**Study text:**

━━━━━━━━

1. ## Integral....

Find $\int \frac{dx}{1+4sin^2x}$

thanks!

2. You can make varous subs to tackle this one.

$\int\frac{1}{1+4sin^{2}(x)}dx$

Let $x=tan^{-1}(u), \;\ dx=\frac{1}{u^{2}+1}du$

After you make the subs and do the algebra, you should get:

$\int\frac{1}{5u^{2}+1}du$

Now, make the sub: $u=\frac{tan(w)}{\sqrt{5}}, \;\ du=\frac{\sqrt{5}}{5cos^{2}(w)}dw$

Make the subs and it turns into a very friendly integral:

$\frac{1}{\sqrt{5}}\int{dw}$

Make the resubs and you're done.

3. Originally Posted by galactus
You can make varous subs to tackle this one.

$\int\frac{1}{1+4sin^{2}(x)}dx$

Let $x=tan^{-1}(u), \;\ dx=\frac{1}{u^{2}+1}du$

After you make the subs and do the algebra, you should get:

$\int\frac{1}{5u^{2}+1}du$
How did u simplify the expression after u made the substitution of $x=tan^{-1}(u)$? and how did you "see" this substitution?

━━━━━━━━

**Required tasks:**
**a)** In the integral thread, what is the first substitution suggested for x?
**b)** Carry on the integral thread from its final line.

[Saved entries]
━━━━━━━━

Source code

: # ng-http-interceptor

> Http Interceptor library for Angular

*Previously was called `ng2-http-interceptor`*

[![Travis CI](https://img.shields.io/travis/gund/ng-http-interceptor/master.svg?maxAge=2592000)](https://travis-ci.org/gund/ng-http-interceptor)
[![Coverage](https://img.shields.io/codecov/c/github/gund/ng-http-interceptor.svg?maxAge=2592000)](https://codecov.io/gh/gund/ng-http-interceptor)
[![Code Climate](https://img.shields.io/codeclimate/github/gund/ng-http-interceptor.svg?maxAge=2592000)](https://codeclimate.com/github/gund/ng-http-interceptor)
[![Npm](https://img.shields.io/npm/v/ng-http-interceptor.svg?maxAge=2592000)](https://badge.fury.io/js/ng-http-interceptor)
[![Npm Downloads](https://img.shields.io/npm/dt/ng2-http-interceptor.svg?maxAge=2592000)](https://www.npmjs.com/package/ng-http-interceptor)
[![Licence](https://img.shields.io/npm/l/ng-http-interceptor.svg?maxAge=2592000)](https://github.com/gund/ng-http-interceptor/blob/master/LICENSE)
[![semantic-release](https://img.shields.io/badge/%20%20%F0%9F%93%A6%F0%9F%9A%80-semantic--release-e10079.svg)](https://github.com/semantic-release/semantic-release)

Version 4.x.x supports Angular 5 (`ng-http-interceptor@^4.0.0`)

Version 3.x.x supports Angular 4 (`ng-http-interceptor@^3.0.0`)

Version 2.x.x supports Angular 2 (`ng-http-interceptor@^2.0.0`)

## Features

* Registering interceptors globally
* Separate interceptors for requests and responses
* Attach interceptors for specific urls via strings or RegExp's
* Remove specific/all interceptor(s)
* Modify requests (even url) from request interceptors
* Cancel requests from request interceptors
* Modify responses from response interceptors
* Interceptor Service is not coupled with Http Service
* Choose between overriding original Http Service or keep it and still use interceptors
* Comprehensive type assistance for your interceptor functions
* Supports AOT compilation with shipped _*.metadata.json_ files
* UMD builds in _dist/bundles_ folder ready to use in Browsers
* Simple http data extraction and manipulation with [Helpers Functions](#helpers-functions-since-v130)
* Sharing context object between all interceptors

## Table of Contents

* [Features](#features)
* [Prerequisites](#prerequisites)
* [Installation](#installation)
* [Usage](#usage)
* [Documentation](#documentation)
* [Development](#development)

━━━━━━━━

**Results in order:**
**a)** $x=tan^{-1}(u)$, so that $dx=\frac{1}{u^{2}+1}du$.

**b)**
4. The simplification is just simple algebra. You shouldn't have any trouble since you're at this level of mathematics. As for 'seeing' the sub, it's a matter of doing them, I supoose.

5. Originally Posted by polymerase
Find $\int \frac{dx}{1+4sin^2x}$
$\int {\frac{1}
{{1 + 4\sin ^2 x}}\,dx} = \int {\frac{1}
{{5\sin ^2 x + \cos ^2 x}}\,dx} = \int {\frac{{\sec ^2 x}}
{{5\tan ^2 x + 1}}\,dx} .$

And this is an arctangent, so

$\int {\frac{1}
{{1 + 4\sin ^2 x}}\,dx} = \frac{1}
{{\sqrt 5 }}\arctan \left( {\sqrt 5 \tan x} \right) + k.$

6. Originally Posted by galactus
The simplification is just simple algebra. You shouldn't have any trouble since you're at this level of mathematics. As for 'seeing' the sub, it's a matter of doing them, I supoose.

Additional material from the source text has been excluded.